Republicans may additionally make it more durable for states corresponding to California to proceed to attract federal help via supplier taxes such because the MCO tax, one thing the primary Trump administration proposed however later dropped. The tax on managed care plans brings in about $5 billion a yr and was endorsed by voters in a poll initiative final fall, however the federal authorities has been complaining for years about how states levy such taxes on insurance coverage and hospitals. If it restricts how states gather these taxes, it could seemingly trigger a funding hole in California.
If federal cuts happen, Newsom officers acknowledge, the state couldn’t soak up the price of current packages. Republicans are pressuring Democrats who management the legislature to finish Medi-Cal protection of residents with out authorized standing — one thing neither Newsom nor Democratic legislative leaders have expressed a willingness to do.
State leaders additionally may very well be confronted with reducing non-obligatory advantages corresponding to dental care and optometry, trimming companies geared toward enhancing recipients’ high quality of life, or lowering funds to managed care plans that cowl 94% of Medi-Cal recipients.
That’s what California lawmakers did in the course of the Nice Recession, reducing reimbursement charges to suppliers and eliminating advantages together with eye and dental look after adults.
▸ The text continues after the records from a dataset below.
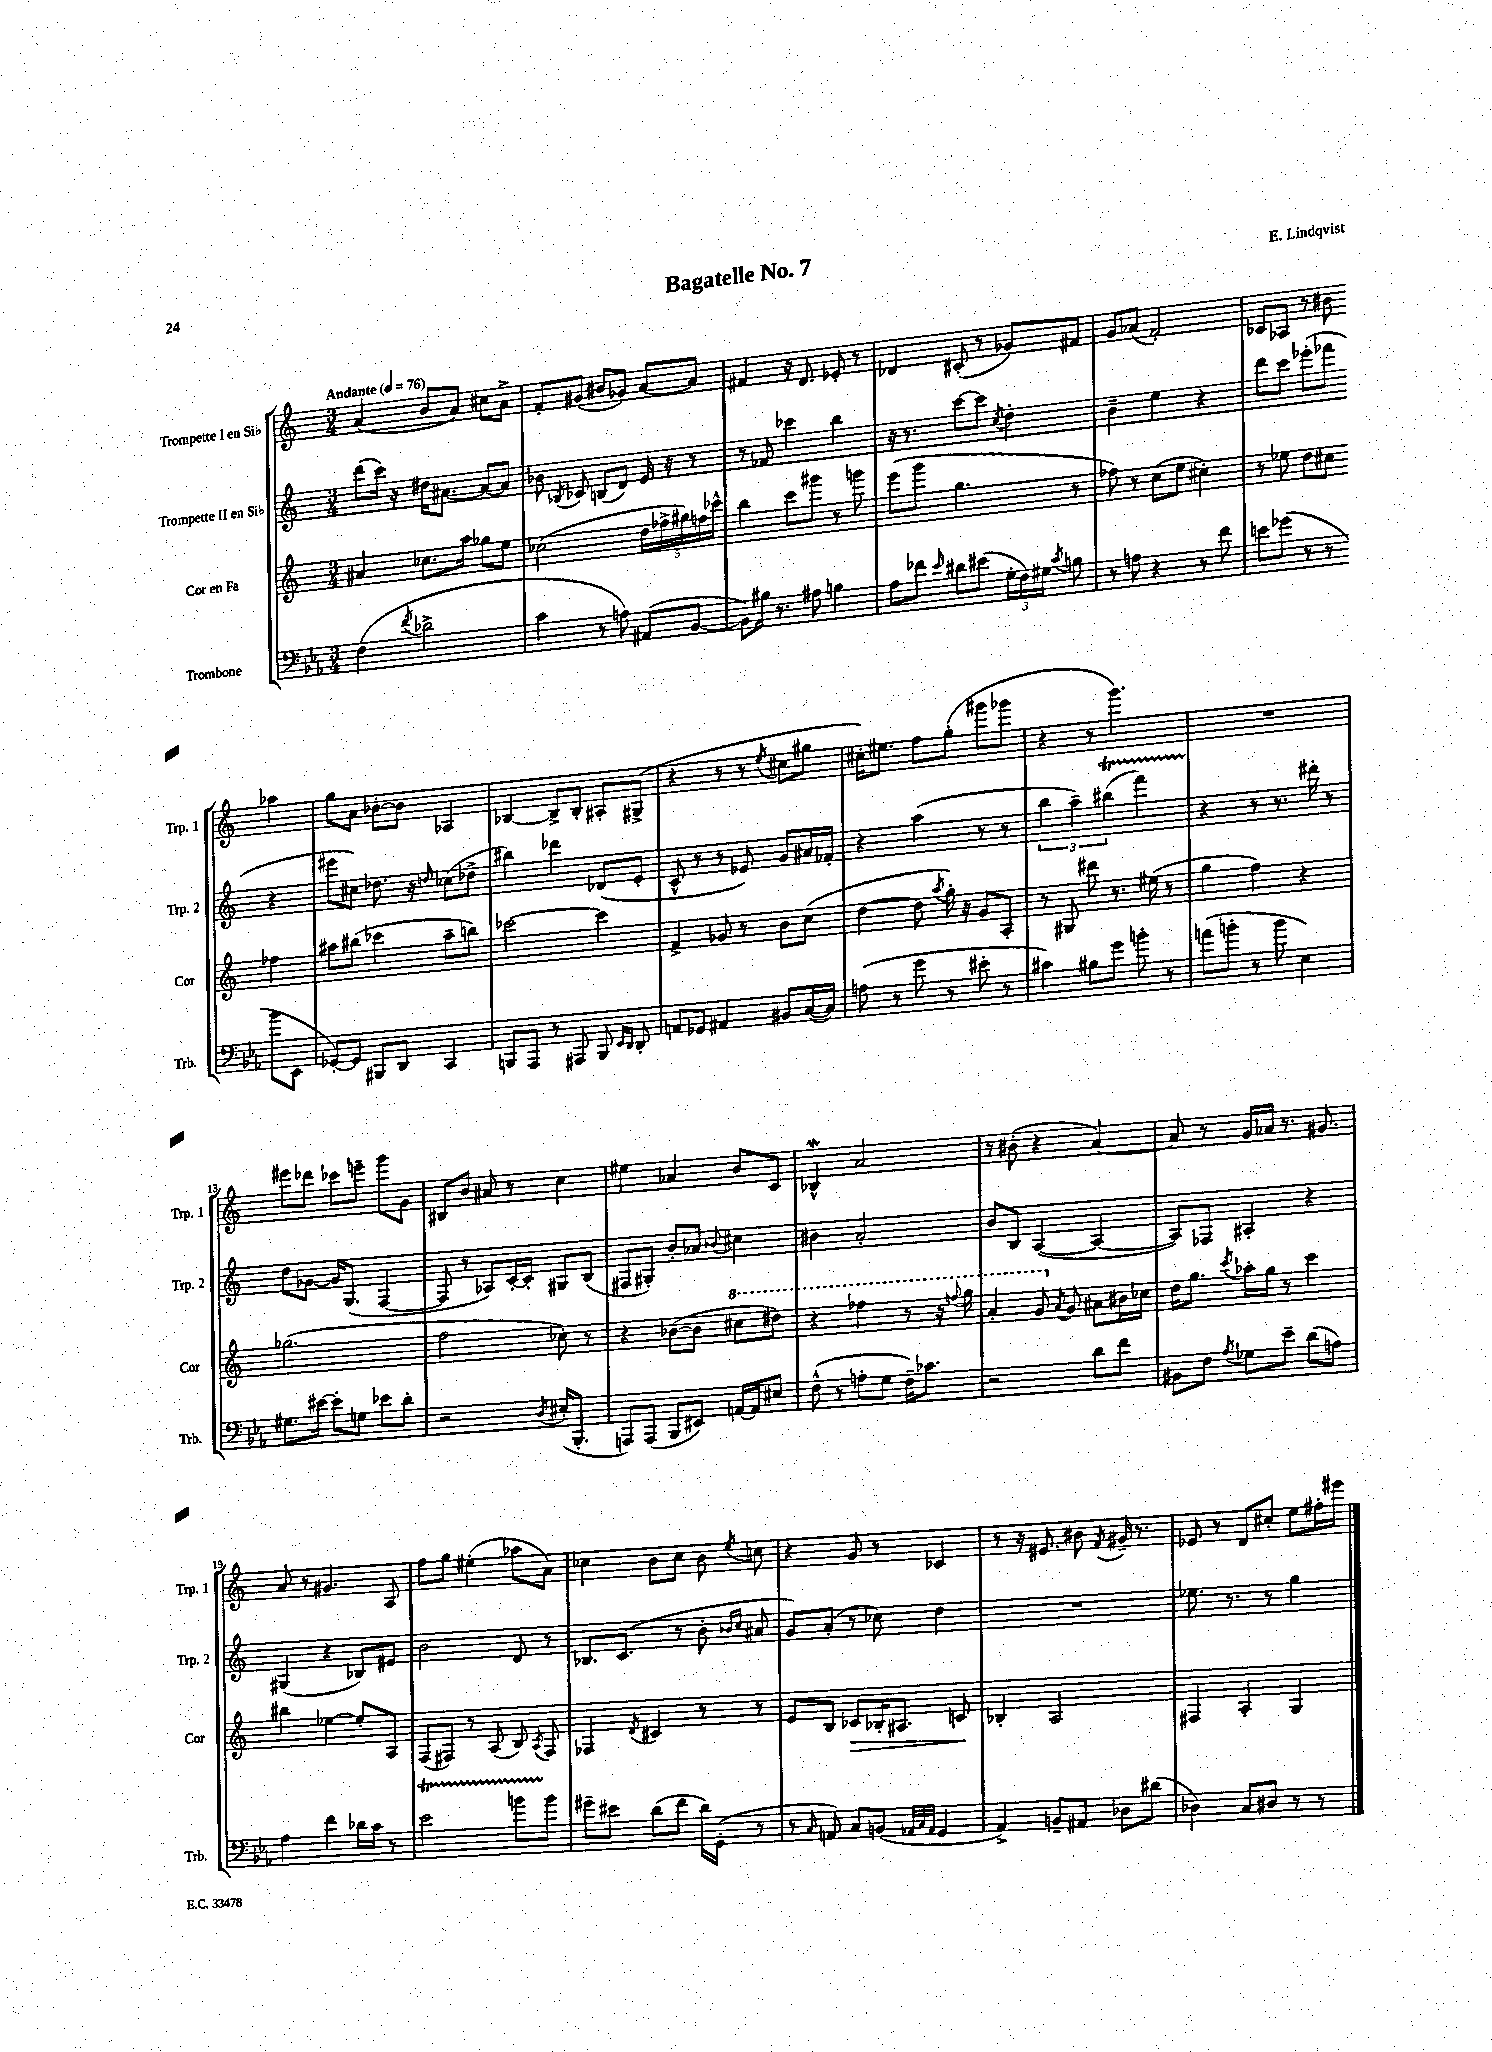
\header { title = "Bagatelle No. 7" composer = "E. Lindqvist" }
<<
\new StaffGroup <<
\new Staff = "s0" \with { instrumentName = "Trompette I en Sib" shortInstrumentName = "Trp. 1" } {
    \clef treble \key c \major \numericTimeSignature \time 3/4 \tempo "Andante" 4 = 76
    \autoBeamOff a'4( b'8[ a'8]) cis''8[ a'8]-> |
    f'8[-. gis'8]( bis'8[ ges'8]) a'8[~ a'8] |
    fis'4 r16 d'8. ees'8-. r8 |
    des'4 cis'8-.( r8 ges'8[) fis'8] |
    g'8[ aes'8]( f'2-.) |
    ces'8[ aes8] r8 bis'8 aes''4 |
    g''8[ a'8] bes'8[~-. bes'8] aes4 |
    bes4~ bes8[-> bes8]-. ais8[-. gis8]->( |
    r4 r8 r8 \acciaccatura { e''8 } cis''8[ gis''8] |
    cis''16[-.) eis''8.] f''8[ g''8]-.( gis'''8[ ges'''8] |
    r4 r8 g'''4.) |
    R2. |
    eis'''8[ des'''8] ces'''8[ e'''8]-- g'''8[ g'8] |
    bis8[ b'8] ais'8 r8 c''4 |
    eis''4 aes'4 b'8[ c'8] |
    bes4-^\mordent a'2 |
    r8 bis'8-.( r4 a'4~) |
    a'8 r8 g'16[ aes'16] r8. gis'8. |
    a'8 r8 gis'4. a8 |
    f''8[ g''8] eis''4-.( aes''8[ a'8]) |
    ces''4 b'8[ ces''8] b'8 \acciaccatura { e''8 } c''8 |
    r4 g'8 r8 ces'4 |
    r8 r16 eis'8. bis'8 \acciaccatura { f'8 } gis'16-- r8. |
    ees'8 r8 d'8[ cis''8]-. e''8[ fis''16-. eis'''16] \bar "|." |
}
\new Staff = "s1" \with { instrumentName = "Trompette II en Sib" shortInstrumentName = "Trp. 2" } {
    \clef treble \key c \major \numericTimeSignature \time 3/4
    \autoBeamOff d'''8[( c'''16]) r16 dis''16[ ais'8.]~ ais'8[~ ais'8] |
    bes'8 \acciaccatura { bes8 } ces'8 b8[( d'8]) e'16 r16 r8 |
    r8 fes'8 ces'''4 b''4 |
    r16 r8. c'''8[~ c'''8] \acciaccatura { c''8 } d''4-. |
    b'4-- e''4 r4 |
    d'''8[ c'''8] ees'''8[-.( fes'''8] r4 |
    eis'''8[ cis''8]) des''8. r16 \grace { d''16 } ces''8[( des''8]-> |
    bis''4) des'''4 des'8[( e'8]-. |
    c'8-^ r8 r8 ees'8) g'8[ ais'16 fes'16]-. |
    r4 a''4( r8 r8 |
    \tuplet 3/2 { b''4 a''4--) bis''4\startTrillSpan( } f'''4) |
    r4\stopTrillSpan r8 r8. dis'''16-. r8 |
    d''8[ ges'8]~ ges'16[ g8.]( f4~ |
    f8 r8 aes8[) c'16~-. c'16]-. gis8[ b8]( |
    fis8[ gis8]-.) b'8[-. aes'8] \appoggiatura { bes'8 } cis''4 |
    bis'4 a'2-. |
    b'8[ b8] a4~( a4~ |
    a8[) fes8] ais4-. r4 |
    gis4( r4 bes8[) eis'8] |
    b'2 d'8 r8 |
    bes8.[ c'8.]( r8 b'8-. \grace { bes'16[ c''16] } ais'8 |
    g'8[) a'8]-.( r8 ces''8) d''4 |
    R2. |
    ees''8. r8. r8 g''4 \bar "|." |
}
\new Staff = "s2" \with { instrumentName = "Cor en Fa" shortInstrumentName = "Cor" } {
    \clef treble \key c \major \numericTimeSignature \time 3/4
    \autoBeamOff ais'4 ces''8.[ a''16] ges''8[ e''8] |
    ces''2( \tuplet 5/4 { d''16[ fes''16-> gis''16) f''16 ces'''16]-^ } |
    b''4 c'''8[ gis'''8] r8 g'''8 |
    e'''8[( g'''8] g''4. r8 |
    fes''8) r8 c''8[( e''8] cis''4-.) |
    r8 ees''8 d''8[ cis''8] fes''4 |
    ais''8[ bis''8]( ces'''4 ais''8[-- b''8]) |
    ces'''2~ ces'''4 |
    f'4-> ges'8 r8 b'8[ c''8]( |
    d''4~ d''8 \acciaccatura { a''8 } g''16-.) r16 g'8[ a8]-. |
    r8 gis8 dis'''8 r8. eis''16( r8 |
    g''4 f''4) r4 |
    ges''2.( |
    f''2 ces''8-.) r8 |
    r4 bes'8[~( bes'8] \ottava #1 cis'''8[ dis'''8]) |
    r4 fes'''4 r8 r16 \appoggiatura { f'''8 } g'''16 |
    a''4-. g''8 \ottava #0 \acciaccatura { a'8 } g'8 ais'8[ bis'16 ces''16] |
    d''16[ g''8.] \acciaccatura { c'''8 } aes''16[-. g''16] r8 c'''4 |
    bis''4 ees''4~ ees''8[-. a8] |
    f8[( fis8]) r8 a8( b8) \acciaccatura { a8 } fis8 |
    fes4 \acciaccatura { d'8 } cis'4 r8 r8 |
    e'8[ b8] ces'8[\> bes16-. ais8.] c'8\! |
    bes4-. a2 |
    fis4 a4-. g4 \bar "|." |
}
\new Staff = "s3" \with { instrumentName = "Trombone" shortInstrumentName = "Trb." } {
    \clef bass \key ees \major \numericTimeSignature \time 3/4
    \autoBeamOff f4( \acciaccatura { f'8 } des'2-> |
    c'4 r8 a8) ais,8[( bes,8]~ |
    bes,8[) bis16] r8. ais8 b4 |
    aes8[ fes'8] \grace { ees'16 } dis'8[ eis'8]( \tuplet 3/2 { g16[-. f16) gis16] } \acciaccatura { c'8 } b8 |
    r8 a8 r4 r8 f'8 |
    e'8[ ges'8]( r8 r8 bes'8[ ees,8] |
    ges,8[~-.) ges,8] bis,,8[ d,8] c,4 |
    b,,8[ aes,,8] r8 ais,,8 b,,8 \grace { ees,16[ d,16] } d,8-. |
    a,8[ ges,8] ais,4 bis,8[ c16~( c16]) |
    a8( r8 g'8 r8 eis'8-. r8 |
    cis'4) bis8[ g'8] b'8-. r8 |
    a'8[( b'8]-. r8 b'8 ees4) |
    gis8.[ eis'16]~ eis'8[-. g8] ees'8[ d'8]-. |
    r2 \acciaccatura { d8 } eis16[-.( bes,,8.]-. |
    a,,8[) a,,8]( bes,,8[ eis,8]) a,16[~ a,16 eis8] |
    f8-^( r8 a8[-. g8] f16[--) ces'8.] |
    r2 d'8[ f'8] |
    bis,8[ f8] \acciaccatura { aes8 } ges8[ ees'8]-- d'8[( a8]) |
    aes4 f'4 des'16[ c'16] r8 |
    ees'2\startTrillSpan b'8[ b'8]\stopTrillSpan |
    gis'8[-- eis'8] d'8[( f'8] d'16[) g,16]-.( r8 |
    r8 \grace { c16 } a,8) c8[ b,8]( \grace { aes,32[ c32 aes,32] } g,4 |
    aes,4->) b,8[-- ais,8] des8[ dis'8]( |
    des4) c8[ dis8] r8 r8 \bar "|." |
}
>>
>>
The governor on the time, Republican Arnold Schwarzenegger, went a step additional, chopping $61 million from counties’ Medi-Cal funding in a funds bloodletting that he mentioned contained “the great, the unhealthy, and the ugly.”
This text was produced by KFF Well being Information, which publishes California Healthline, an editorially impartial service of the California Well being Care Basis.